What you will do: Copy out every line holding the string "Cello" from the records below.
** Opening Exercise input block **
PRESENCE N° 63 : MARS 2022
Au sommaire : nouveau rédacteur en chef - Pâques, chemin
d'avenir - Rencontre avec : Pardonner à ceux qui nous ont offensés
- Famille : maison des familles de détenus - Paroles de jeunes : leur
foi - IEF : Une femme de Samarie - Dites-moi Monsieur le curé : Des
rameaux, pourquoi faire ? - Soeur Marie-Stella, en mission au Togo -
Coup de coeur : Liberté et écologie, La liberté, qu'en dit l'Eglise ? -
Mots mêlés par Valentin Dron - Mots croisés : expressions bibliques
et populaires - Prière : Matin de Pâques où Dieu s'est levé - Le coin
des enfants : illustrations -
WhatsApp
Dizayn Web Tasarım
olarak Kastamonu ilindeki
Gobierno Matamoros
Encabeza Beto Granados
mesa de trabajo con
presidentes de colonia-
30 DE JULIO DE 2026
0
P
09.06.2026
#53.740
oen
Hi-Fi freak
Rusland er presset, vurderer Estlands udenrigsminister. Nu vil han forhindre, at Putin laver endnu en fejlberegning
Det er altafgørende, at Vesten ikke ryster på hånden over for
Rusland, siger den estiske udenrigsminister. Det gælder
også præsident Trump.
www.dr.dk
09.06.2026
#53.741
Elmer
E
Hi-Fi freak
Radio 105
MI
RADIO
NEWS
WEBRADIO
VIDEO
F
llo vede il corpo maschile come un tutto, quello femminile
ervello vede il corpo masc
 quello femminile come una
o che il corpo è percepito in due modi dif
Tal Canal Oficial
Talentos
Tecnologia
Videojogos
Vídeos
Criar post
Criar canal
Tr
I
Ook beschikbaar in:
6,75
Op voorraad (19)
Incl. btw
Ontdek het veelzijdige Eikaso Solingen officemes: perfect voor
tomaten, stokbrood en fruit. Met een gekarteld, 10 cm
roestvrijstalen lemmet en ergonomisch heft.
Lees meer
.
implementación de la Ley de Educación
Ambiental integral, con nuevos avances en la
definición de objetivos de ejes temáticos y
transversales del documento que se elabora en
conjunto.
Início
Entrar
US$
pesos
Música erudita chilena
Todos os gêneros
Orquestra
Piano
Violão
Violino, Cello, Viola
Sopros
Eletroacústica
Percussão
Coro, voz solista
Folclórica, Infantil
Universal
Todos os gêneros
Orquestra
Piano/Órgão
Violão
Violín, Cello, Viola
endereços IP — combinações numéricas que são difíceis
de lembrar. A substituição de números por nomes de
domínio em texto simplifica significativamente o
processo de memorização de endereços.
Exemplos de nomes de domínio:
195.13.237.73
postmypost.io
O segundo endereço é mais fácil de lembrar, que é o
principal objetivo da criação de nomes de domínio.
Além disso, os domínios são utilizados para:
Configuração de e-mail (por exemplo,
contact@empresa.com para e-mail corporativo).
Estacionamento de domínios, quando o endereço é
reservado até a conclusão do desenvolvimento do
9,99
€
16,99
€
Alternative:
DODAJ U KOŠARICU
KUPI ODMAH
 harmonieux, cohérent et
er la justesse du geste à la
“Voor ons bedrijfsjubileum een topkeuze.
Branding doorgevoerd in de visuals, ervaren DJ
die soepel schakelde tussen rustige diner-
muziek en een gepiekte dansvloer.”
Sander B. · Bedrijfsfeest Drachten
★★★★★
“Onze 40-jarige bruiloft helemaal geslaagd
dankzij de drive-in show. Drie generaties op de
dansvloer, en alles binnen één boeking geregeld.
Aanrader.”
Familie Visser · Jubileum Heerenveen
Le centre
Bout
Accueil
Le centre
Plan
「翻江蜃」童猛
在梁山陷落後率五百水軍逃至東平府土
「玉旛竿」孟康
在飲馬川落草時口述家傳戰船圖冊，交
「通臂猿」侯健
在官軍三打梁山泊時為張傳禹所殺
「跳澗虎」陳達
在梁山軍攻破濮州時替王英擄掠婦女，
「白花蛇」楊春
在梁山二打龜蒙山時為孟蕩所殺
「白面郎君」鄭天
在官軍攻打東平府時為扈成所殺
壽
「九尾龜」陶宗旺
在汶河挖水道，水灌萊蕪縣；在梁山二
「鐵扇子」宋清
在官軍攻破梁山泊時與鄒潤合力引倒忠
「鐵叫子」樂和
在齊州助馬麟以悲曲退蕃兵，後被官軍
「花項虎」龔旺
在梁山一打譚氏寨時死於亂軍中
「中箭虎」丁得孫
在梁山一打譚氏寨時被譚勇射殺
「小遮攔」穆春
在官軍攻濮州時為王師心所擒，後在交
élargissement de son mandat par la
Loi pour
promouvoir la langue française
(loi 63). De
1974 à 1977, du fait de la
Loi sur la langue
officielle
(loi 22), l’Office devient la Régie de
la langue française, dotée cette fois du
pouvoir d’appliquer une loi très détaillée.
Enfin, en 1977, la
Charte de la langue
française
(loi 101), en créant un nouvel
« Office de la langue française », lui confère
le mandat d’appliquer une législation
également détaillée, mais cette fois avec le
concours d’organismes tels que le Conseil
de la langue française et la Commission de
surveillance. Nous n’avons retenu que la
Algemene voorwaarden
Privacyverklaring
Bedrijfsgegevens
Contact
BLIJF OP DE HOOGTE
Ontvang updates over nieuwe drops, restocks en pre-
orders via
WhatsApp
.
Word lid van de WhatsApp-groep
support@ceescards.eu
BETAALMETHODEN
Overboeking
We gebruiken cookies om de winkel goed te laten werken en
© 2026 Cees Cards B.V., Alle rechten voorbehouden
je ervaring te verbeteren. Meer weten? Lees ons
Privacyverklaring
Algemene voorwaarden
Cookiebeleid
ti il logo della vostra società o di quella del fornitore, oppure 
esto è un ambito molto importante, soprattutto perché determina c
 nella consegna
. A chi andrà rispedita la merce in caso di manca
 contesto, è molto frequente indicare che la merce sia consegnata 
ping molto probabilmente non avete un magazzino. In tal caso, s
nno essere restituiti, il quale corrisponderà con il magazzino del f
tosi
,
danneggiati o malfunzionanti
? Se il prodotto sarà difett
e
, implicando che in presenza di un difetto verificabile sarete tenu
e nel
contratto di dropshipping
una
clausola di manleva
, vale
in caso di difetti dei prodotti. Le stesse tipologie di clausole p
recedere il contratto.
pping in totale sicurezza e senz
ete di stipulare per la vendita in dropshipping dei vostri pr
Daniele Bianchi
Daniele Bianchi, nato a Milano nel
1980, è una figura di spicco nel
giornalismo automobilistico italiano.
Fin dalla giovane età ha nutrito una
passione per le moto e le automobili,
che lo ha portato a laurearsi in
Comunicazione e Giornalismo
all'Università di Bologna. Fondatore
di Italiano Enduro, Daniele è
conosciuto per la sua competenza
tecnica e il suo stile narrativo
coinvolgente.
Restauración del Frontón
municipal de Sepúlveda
** Closing Exercise input block **
Task solution:
Violino, Cello, Viola
Violín, Cello, Viola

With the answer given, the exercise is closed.